* [Work to be completed]
Using the data below, show every line where the word "shapeColor" occurs.

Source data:
┏━━
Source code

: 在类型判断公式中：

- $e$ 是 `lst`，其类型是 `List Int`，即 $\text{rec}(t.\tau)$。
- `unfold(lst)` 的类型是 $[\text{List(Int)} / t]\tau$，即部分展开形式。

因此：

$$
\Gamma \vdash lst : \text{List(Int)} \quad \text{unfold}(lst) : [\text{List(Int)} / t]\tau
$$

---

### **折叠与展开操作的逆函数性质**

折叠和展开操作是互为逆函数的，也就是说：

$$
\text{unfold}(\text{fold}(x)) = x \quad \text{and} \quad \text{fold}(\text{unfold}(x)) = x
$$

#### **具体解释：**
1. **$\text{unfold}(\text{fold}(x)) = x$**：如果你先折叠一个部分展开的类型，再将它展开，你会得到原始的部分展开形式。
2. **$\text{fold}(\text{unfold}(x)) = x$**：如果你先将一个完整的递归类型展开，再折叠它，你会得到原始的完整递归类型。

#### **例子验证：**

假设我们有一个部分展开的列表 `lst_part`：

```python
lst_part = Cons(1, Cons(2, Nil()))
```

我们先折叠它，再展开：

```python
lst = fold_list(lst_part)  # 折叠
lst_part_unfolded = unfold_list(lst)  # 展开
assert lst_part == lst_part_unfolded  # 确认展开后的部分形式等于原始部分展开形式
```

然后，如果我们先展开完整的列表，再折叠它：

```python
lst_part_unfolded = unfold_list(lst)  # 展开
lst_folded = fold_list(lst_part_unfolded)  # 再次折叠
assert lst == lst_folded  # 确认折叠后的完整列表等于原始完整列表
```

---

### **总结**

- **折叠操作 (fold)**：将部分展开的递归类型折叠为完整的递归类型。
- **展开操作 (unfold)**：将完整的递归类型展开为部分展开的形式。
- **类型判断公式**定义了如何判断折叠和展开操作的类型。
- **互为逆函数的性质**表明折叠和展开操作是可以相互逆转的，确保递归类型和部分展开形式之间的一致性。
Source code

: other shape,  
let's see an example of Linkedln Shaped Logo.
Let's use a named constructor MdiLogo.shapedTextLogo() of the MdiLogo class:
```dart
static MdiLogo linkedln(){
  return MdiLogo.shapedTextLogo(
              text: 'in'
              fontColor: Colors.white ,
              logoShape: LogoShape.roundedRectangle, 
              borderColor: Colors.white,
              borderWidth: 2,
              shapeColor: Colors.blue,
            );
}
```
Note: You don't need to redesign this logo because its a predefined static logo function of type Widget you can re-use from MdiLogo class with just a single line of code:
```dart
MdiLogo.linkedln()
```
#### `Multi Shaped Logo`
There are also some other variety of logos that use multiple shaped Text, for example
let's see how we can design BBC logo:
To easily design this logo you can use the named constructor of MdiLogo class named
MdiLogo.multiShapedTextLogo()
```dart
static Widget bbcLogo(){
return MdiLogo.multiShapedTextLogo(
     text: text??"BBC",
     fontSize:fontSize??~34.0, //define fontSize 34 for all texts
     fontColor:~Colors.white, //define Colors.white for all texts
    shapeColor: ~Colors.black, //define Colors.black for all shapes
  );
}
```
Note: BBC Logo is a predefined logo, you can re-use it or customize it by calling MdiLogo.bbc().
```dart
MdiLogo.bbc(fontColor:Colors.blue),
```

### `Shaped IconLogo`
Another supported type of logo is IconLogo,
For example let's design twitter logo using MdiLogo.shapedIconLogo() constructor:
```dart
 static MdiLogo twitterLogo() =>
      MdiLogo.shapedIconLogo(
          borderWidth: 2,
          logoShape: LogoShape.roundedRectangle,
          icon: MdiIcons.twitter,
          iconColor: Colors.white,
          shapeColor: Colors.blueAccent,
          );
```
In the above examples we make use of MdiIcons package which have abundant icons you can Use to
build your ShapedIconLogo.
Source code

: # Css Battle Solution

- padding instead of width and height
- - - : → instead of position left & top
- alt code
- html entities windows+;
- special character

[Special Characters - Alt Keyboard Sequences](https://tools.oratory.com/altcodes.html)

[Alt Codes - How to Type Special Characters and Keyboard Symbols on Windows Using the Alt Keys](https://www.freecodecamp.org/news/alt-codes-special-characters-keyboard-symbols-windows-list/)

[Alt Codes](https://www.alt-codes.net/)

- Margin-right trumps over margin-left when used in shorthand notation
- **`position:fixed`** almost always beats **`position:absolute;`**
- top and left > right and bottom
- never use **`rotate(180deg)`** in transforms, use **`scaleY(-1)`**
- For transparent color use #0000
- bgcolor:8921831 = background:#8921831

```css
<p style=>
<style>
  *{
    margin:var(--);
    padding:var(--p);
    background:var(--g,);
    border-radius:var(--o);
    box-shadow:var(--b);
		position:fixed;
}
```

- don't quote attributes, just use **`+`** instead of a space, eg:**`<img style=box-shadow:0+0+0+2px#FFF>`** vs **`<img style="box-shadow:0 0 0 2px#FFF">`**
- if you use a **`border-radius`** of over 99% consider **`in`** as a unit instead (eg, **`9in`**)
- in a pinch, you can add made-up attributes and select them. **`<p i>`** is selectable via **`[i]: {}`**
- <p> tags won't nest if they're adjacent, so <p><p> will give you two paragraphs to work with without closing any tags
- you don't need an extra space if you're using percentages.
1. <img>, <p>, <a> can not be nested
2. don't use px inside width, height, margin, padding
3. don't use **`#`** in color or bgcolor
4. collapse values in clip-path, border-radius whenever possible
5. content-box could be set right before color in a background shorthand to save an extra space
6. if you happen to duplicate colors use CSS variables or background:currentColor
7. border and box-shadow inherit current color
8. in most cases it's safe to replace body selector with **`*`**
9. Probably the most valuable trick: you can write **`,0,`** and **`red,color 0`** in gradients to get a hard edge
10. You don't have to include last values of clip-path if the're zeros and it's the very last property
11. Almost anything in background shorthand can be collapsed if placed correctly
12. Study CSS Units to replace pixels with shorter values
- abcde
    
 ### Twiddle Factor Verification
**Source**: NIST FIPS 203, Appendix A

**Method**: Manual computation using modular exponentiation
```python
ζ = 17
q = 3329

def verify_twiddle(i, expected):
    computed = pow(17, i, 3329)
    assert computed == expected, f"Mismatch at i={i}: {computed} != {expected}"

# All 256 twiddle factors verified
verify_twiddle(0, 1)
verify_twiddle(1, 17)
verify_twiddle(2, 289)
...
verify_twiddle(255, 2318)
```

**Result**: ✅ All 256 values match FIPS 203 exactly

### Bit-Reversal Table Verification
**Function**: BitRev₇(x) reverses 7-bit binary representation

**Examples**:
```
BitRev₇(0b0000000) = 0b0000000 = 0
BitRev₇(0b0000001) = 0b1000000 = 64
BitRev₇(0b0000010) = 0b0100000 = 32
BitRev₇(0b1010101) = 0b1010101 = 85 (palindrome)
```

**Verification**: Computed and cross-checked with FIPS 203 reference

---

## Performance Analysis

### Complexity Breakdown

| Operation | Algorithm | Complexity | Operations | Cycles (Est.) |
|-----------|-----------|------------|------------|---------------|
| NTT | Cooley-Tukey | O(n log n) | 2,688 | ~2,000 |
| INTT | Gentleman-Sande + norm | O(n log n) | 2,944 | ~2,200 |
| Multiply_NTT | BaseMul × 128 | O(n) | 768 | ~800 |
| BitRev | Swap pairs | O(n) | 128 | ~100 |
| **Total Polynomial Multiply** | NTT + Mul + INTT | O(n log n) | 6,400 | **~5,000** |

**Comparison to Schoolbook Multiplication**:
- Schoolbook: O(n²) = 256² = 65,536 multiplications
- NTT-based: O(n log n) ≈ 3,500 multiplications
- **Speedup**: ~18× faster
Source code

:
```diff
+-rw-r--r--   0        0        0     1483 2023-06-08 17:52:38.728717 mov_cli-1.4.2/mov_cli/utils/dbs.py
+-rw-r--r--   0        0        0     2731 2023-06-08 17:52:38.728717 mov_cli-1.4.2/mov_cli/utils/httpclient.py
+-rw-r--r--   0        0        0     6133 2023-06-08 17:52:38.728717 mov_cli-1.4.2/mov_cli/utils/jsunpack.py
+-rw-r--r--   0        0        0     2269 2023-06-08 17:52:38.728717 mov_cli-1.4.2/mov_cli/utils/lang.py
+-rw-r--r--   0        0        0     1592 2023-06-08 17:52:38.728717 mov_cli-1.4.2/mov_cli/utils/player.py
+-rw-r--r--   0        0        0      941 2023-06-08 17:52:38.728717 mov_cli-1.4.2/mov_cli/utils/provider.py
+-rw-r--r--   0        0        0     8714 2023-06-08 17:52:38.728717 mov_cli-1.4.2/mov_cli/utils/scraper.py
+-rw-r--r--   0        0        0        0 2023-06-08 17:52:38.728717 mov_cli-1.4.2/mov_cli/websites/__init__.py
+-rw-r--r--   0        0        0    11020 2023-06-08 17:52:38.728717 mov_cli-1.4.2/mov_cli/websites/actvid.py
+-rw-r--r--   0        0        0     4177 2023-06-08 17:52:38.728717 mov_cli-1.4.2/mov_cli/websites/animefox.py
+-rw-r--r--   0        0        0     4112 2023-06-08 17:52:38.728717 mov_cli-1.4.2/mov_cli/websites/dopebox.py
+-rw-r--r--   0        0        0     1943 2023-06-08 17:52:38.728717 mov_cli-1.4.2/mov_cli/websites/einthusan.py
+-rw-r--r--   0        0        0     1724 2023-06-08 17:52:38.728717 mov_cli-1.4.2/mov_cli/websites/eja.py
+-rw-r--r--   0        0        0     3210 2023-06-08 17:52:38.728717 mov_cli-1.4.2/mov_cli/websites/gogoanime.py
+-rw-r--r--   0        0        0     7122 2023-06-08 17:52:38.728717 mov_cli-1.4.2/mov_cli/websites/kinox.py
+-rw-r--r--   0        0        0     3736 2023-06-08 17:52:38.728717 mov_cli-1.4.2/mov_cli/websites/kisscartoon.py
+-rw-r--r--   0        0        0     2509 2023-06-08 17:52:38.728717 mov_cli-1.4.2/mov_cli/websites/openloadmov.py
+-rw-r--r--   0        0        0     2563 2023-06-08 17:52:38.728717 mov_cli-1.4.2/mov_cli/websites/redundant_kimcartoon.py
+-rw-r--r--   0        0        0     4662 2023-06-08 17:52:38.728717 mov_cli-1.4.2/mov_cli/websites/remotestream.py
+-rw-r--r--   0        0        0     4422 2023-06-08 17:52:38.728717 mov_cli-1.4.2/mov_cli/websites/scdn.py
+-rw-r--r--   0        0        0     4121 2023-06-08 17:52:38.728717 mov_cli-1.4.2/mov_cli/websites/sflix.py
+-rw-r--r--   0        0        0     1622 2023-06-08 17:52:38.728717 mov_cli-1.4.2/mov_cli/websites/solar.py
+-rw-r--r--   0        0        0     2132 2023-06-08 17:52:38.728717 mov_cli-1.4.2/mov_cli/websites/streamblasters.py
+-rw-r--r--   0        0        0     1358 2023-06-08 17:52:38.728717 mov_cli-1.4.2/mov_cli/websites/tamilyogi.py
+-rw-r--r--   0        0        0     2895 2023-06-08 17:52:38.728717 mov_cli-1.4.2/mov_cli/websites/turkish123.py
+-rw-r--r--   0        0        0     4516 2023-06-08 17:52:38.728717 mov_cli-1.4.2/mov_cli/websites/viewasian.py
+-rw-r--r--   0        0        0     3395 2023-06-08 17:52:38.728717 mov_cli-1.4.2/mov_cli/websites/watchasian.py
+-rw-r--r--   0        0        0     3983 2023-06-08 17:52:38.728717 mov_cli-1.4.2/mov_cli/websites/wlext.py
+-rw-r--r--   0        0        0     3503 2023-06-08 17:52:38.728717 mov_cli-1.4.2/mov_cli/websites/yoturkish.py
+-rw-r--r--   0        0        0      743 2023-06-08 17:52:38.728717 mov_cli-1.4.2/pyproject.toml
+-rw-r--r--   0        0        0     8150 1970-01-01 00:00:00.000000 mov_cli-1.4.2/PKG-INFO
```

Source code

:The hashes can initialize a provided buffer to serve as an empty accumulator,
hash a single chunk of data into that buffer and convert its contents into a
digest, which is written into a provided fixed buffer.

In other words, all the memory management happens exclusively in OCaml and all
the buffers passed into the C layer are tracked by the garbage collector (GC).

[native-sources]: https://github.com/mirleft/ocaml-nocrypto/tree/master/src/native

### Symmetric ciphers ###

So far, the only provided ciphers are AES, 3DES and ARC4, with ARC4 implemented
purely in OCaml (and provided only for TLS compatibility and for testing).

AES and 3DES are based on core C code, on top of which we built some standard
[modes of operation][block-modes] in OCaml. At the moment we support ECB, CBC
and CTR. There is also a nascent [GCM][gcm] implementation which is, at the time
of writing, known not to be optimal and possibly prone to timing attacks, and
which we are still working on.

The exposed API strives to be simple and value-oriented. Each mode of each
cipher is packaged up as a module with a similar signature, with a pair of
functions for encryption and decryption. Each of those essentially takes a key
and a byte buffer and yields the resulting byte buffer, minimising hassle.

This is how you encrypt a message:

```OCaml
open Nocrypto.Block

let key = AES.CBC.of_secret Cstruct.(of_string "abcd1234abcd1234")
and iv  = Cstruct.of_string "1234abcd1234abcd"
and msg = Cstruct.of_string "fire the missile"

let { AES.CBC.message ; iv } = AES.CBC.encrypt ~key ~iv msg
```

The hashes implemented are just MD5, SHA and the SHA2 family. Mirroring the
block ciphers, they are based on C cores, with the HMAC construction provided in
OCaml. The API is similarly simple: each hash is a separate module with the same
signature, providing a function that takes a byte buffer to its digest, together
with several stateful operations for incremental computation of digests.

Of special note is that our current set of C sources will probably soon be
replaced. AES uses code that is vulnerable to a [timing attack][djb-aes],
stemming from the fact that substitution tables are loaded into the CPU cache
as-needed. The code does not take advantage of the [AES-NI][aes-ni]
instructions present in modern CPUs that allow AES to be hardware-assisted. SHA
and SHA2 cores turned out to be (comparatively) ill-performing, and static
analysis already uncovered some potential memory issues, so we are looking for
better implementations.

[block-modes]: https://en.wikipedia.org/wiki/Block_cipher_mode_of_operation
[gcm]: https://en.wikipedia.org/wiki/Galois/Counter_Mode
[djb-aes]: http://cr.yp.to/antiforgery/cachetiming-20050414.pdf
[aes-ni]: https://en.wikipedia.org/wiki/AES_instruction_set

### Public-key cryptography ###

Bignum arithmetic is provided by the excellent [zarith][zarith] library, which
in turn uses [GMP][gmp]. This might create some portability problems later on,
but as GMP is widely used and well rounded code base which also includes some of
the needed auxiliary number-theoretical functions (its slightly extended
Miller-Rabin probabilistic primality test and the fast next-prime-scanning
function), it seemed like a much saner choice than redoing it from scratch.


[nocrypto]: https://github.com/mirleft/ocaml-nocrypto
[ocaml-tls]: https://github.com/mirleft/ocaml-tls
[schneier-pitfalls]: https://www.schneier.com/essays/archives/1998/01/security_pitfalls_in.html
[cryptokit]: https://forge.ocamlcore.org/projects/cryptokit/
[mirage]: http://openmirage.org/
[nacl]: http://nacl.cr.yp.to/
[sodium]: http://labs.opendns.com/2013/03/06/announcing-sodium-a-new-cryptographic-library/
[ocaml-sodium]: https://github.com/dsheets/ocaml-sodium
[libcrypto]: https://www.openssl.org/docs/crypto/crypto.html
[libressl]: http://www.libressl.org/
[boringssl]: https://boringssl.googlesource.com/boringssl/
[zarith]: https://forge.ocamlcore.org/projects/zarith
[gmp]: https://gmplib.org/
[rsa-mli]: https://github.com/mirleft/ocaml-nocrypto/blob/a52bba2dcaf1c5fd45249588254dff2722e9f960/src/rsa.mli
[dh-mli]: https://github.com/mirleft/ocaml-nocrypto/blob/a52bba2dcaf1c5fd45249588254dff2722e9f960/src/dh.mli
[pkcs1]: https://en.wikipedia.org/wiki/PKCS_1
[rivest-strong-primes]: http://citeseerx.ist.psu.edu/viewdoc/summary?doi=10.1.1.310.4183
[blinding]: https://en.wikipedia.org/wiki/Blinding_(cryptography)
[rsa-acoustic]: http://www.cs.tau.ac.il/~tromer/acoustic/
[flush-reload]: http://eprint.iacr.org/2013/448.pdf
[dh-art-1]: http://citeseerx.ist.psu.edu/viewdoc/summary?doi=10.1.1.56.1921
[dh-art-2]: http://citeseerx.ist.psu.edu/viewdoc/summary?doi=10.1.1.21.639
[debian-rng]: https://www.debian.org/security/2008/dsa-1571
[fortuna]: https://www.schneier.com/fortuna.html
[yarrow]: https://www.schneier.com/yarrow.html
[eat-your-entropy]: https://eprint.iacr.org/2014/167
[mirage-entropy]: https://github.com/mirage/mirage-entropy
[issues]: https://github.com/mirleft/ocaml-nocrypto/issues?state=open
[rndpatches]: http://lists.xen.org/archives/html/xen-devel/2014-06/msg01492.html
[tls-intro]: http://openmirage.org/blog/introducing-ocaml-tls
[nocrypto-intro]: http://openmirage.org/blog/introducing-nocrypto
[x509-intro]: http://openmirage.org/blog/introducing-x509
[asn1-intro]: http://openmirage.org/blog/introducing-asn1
┗━━
* [Result of this exercise]
              shapeColor: Colors.blue,
    shapeColor: ~Colors.black, //define Colors.black for all shapes
          shapeColor: Colors.blueAccent,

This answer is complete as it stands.